This man seems extremely nice and very into his dogs. They live in his home. They look beautiful and healthy. I just hope I am not making a mistake (a second mistake) not going for a breeder who does all the testing from A-Z.


----------



## dmgalley (Aug 19, 2012)

SadieB said:


> We have a red Cockapoo (F2) and love her! I get compliments every day on how great her coloring is...even the Vet raves! We got ours from sugarandspicecockapoos.com and had an amazing experience. Good luck with your "ginger".


Your baby is stunning!!! 
I wish so much I could get from Sugar and Spice, I follow their site all the time, but I am just too far away from them to drive. (14 hours) 
I don't really want to ship the puppy and the shipping is so expensive. As it is we are driving 8 hours to get Willow. 
All the breeders in this area are just so terribly expensive. I searched again last night. They charge more for girls and reds. The cheapest I found was 1800$  I just can't pay that.


----------



## SadieB (Dec 15, 2012)

dmgalley said:


> Your baby is stunning!!!
> I wish so much I could get from Sugar and Spice, I follow their site all the time, but I am just too far away from them to drive. (14 hours)
> I don't really want to ship the puppy and the shipping is so expensive. As it is we are driving 8 hours to get Willow.
> All the breeders in this area are just so terribly expensive. I searched again last night. They charge more for girls and reds. The cheapest I found was 1800$  I just can't pay that.

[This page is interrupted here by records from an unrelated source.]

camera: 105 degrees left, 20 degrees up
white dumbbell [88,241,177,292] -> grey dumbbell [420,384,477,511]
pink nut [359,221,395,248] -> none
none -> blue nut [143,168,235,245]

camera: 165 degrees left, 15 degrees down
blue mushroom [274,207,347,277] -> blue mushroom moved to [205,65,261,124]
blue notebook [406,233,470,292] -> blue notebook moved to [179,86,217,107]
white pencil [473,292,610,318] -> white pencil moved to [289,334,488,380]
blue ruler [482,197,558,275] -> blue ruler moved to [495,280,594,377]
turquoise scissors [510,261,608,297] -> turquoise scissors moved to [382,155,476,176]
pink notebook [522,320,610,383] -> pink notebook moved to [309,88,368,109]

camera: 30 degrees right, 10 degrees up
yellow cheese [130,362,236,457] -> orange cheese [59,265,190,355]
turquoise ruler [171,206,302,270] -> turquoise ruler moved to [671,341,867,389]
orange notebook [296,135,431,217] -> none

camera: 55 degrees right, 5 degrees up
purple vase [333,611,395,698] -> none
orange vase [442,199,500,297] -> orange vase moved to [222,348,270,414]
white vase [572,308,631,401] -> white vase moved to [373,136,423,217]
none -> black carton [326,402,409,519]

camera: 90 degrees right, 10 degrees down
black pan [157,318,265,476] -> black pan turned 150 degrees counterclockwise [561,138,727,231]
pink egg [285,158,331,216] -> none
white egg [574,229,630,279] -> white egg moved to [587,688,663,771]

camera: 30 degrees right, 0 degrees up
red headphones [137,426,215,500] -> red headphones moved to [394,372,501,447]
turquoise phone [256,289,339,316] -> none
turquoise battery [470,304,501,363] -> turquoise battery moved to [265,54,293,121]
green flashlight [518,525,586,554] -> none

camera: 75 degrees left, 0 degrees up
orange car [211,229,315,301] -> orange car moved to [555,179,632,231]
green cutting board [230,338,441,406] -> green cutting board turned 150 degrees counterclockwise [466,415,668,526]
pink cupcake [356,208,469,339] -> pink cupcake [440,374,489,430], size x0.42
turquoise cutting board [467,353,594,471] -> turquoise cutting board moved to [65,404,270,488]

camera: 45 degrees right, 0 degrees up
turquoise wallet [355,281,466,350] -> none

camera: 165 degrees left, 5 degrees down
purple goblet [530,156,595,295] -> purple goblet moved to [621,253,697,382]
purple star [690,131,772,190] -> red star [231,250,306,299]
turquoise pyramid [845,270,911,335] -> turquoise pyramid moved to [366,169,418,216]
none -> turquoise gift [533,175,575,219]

Our dog had quite the ordeal but she arrived Dec. 5th after a very long day on a plane. She was on a 7:15 am flight to NY, where we drove to meet her. We are not near NY but it was much closer than driving/flying to S.C. Plane was returned because of mechanical errors and she was sent back! Then she got on another flight with a one hour layover in Atlanta and was sent to Boston. We got her at 3:15 pm after she left Linda's at 4:30 am! Hadn't eaten all day but was perfect. Linda had called me to tell me about the plane and said that has never happened ever and she has shipped pups several times. No mess at all, not really too scared...just seemed so happy to see people! Sadie has Gigi and Levi as parents. She looks EXACTLY like Levi her dad! I was hesitant going online "site unseen" but am so thrilled we found her. She was named Maggy but we changed her name to Sadie...a southern belle sounding name. And we gave her a "middle name" Bea which is short for Beatrix...it means Voyage and is latin for Blessed. We thought it was appropriate. I am sure whatever you chose for a breeder will work out...I believe things are meant to be.


----------



## dmgalley (Aug 19, 2012)

Levi is the cutest!!! I am glad she got to you safe  thank you for the words of encouragement!


----------



## Marzi (Sep 17, 2012)

Donna, your Willow will be fine with you.
In an ideal world every possible test would be carried out on breeding stock, but even then you can end up with a curve ball and problems.
You have insurance, if the worst happened and she had problems you would love her through them... 
But more than likely she'll be fine - happy, healthy, bouncy, cheeky, cuddly and gorgeous!
There are so many things in life to worry about, don't fret now over what might never happen.


----------